◆ What you will do
The entries below contain pictures. Write out only the lines from the line with "04.08.2026 18:30" up to and including the line with "é a isenção", exactly, without them.

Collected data
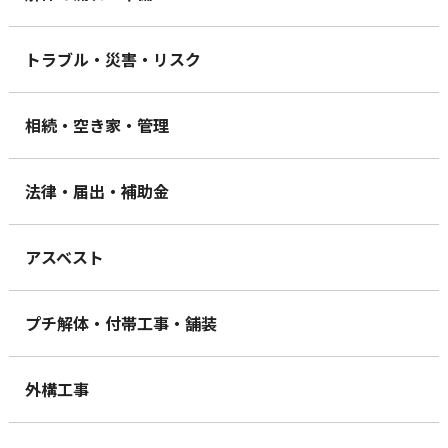
トラブル・災害・リスク
相続・空き家・管理
法律・届出・補助金
アスベスト
プチ解体・付帯工事・舗装
外構工事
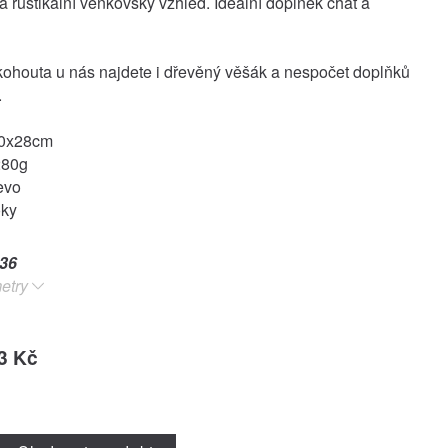
 a rustikální venkovský vzhled. Ideální doplněk chat a
ohouta u nás najdete i dřevěný věšák a nespočet doplňků
.
20x28cm
280g
evo
oky
36
etry
3 Kč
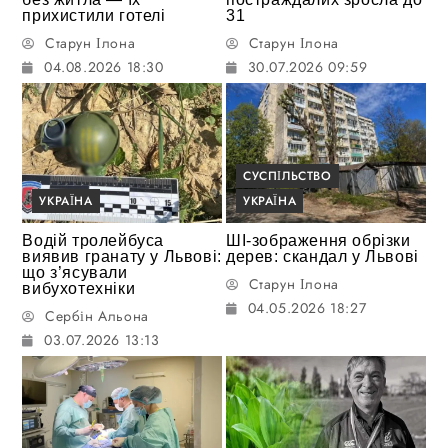
прихистили готелі
31
Старун Ілона
Старун Ілона
04.08.2026 18:30
30.07.2026 09:59
СУСПІЛЬСТВО
УКРАЇНА
УКРАЇНА
Водій тролейбуса
ШІ-зображення обрізки
виявив гранату у Львові:
дерев: скандал у Львові
що з’ясували
Старун Ілона
вибухотехніки
04.05.2026 18:27
Сербін Альона
03.07.2026 13:13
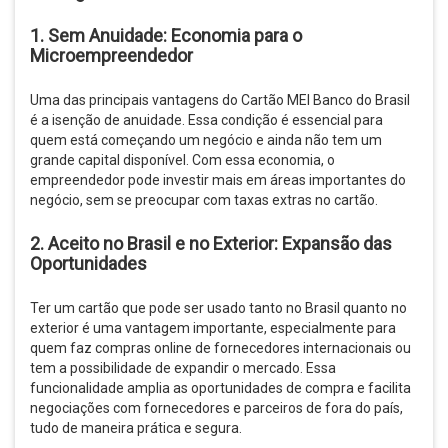
1.
Sem Anuidade: Economia para o
Microempreendedor
Uma das principais vantagens do Cartão MEI Banco do Brasil
é a isenção de anuidade. Essa condição é essencial para
quem está começando um negócio e ainda não tem um
grande capital disponível. Com essa economia, o
empreendedor pode investir mais em áreas importantes do
negócio, sem se preocupar com taxas extras no cartão.
2.
Aceito no Brasil e no Exterior: Expansão das
Oportunidades
Ter um cartão que pode ser usado tanto no Brasil quanto no
exterior é uma vantagem importante, especialmente para
quem faz compras online de fornecedores internacionais ou
tem a possibilidade de expandir o mercado. Essa
funcionalidade amplia as oportunidades de compra e facilita
negociações com fornecedores e parceiros de fora do país,
tudo de maneira prática e segura.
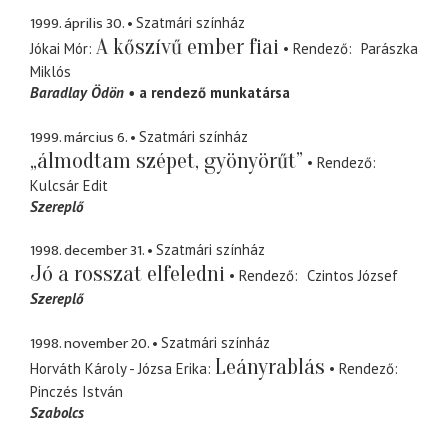
1999. április 30.
Szatmári színház
A kőszívű ember fiai
Jókai Mór
Rendező
Parászka
Miklós
Baradlay Ödön
a rendező munkatársa
1999. március 6.
Szatmári színház
„álmodtam szépet, gyönyörűt”
Rendező
Kulcsár Edit
Szereplő
1998. december 31.
Szatmári színház
Jó a rosszat elfeledni
Rendező
Czintos József
Szereplő
1998. november 20.
Szatmári színház
Leányrablás
Horváth Károly - Józsa Erika
Rendező
Pinczés István
Szabolcs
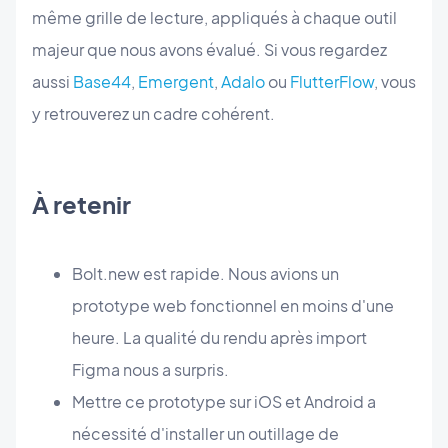
même grille de lecture, appliqués à chaque outil
majeur que nous avons évalué. Si vous regardez
aussi
Base44
,
Emergent
,
Adalo
ou
FlutterFlow
, vous
y retrouverez un cadre cohérent.
À retenir
Bolt.new est rapide. Nous avions un
prototype web fonctionnel en moins d'une
heure. La qualité du rendu après import
Figma nous a surpris.
Mettre ce prototype sur iOS et Android a
nécessité d'installer un outillage de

◆ Written response
04.08.2026 18:30
30.07.2026 09:59
СУСПІЛЬСТВО
УКРАЇНА
УКРАЇНА
Водій тролейбуса
ШІ-зображення обрізки
виявив гранату у Львові:
дерев: скандал у Львові
що з’ясували
Старун Ілона
вибухотехніки
04.05.2026 18:27
Сербін Альона
03.07.2026 13:13
1.
Sem Anuidade: Economia para o
Microempreendedor
Uma das principais vantagens do Cartão MEI Banco do Brasil
é a isenção de anuidade. Essa condição é essencial para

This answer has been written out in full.